In which case over the past few days some lucky disaster has been the beneficiary of a real windfall, complements of me.
For the past few days I've been in a state of anxious worry, aka Anxiety.
Anxiety is my pet peeve, my bete noir .
On the other hand it does keep my weight in check. I do believe if I could kick back, relax, and take life in stride I'd immediately pack on twenty pounds. But if I could kick back, relax, and take life in stride the twenty pounds would be worth it.
Sometimes my anxiety is free-floating. Sometimes it's event-specific.
Anxiety causes people like me to mislabel life's occasional set-backs or bouts of turbulence as disasters, when in truth we're just worried that the turbulence will never settle, that we'll never recover from the set-back, which we assume will lead then to actual disaster.
But then we do recover, things do settle back to normal, and we've just shelled out a small fortune in gratuitous worry.

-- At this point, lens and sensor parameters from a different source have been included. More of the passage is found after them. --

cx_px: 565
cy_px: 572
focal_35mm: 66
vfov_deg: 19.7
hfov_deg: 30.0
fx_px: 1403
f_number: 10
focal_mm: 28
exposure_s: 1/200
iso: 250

But Anxiety doesn't only rob me of the serenity to accept the things I cannot change as well as the wisdom to know the difference between what I can and cannot change.
It hits me with writer's block.
Over the past few days Anxiety has been hanging around, making me pay dividends to some non-existent, undeserving disaster while it's been keeping me from writing.

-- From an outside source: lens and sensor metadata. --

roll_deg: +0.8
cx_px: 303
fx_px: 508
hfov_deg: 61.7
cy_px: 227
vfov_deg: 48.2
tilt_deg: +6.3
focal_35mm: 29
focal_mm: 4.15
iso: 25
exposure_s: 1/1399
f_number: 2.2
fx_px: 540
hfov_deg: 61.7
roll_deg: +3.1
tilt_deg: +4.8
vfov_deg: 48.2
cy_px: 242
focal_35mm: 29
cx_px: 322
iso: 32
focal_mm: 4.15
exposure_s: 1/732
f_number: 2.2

People who are in the grip of mental disquiet sometimes say that they just can't get out of their head.
When I'm feeling anxious I seem to have the opposite problem. It's like I can't get into my head.
It's like Anxiety has hacked into my cerebral hard-drive and stomped each of my ideas with that big grey screen with the meh face that says:
Meanwhile my mental disquiet starts taking on a corporeal manifestation in my imagination as a big purple monster with blank white eyes and horns, sort of an evil Sesame Street character called - what else - Anxiety.

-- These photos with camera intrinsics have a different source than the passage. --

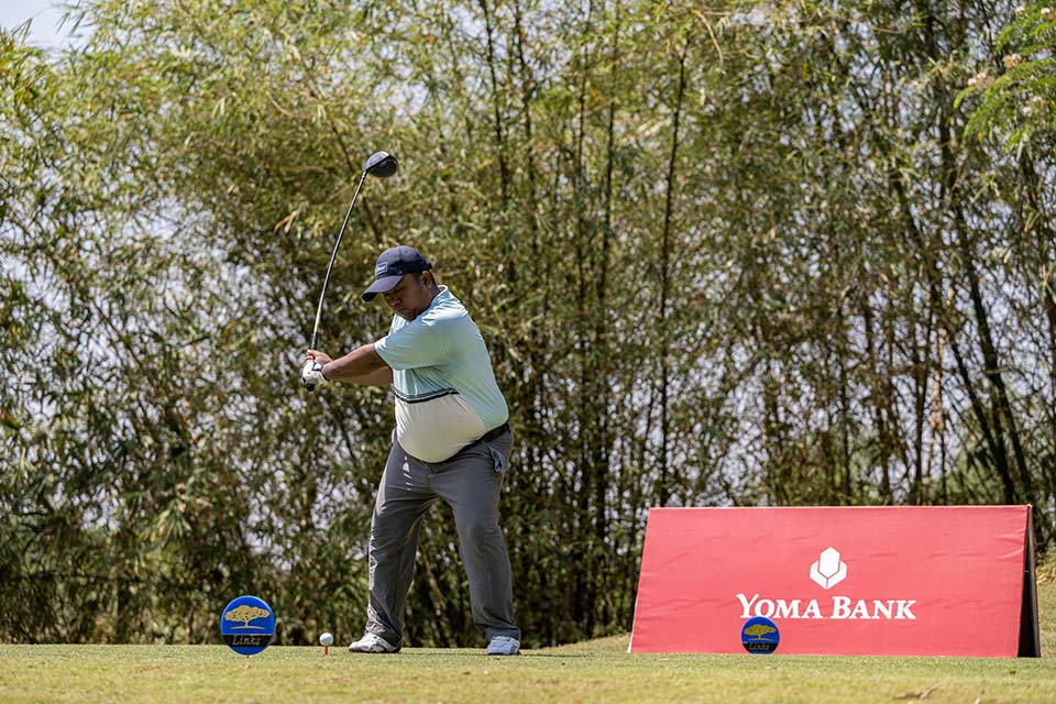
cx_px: 528
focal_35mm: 97
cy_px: 352
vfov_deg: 14.1
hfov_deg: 21.0
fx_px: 2845
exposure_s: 1/4000
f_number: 3.2
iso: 720
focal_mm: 97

As my attempts to express my ideas fall flat without the inspiration needed to make them float, Anxiety whispers in my ear, "Don't even bother. Nobody cares what you think about why the Amish might have started opening up to outsiders. Or Isis destroying the ancient art of a people. Or your daughter's quarantine."
To which I reply, "It doesn't matter whether anybody cares about what I write. It only matters that I care."
To which Anxiety, moving even closer to my ear, hisses, "But right now even you don't care. Right now all you can focus on is me, me, me!"
"Fine, I snap at this figment of of my fretful imagination, come in sit down, make yourself at home, why don't you. How about a cup of tea."
"Sure," quips Anxiety, settling its big self into a chair at my kitchen table, "But you're still not getting back into your head."
Except that, by writing this, I already am.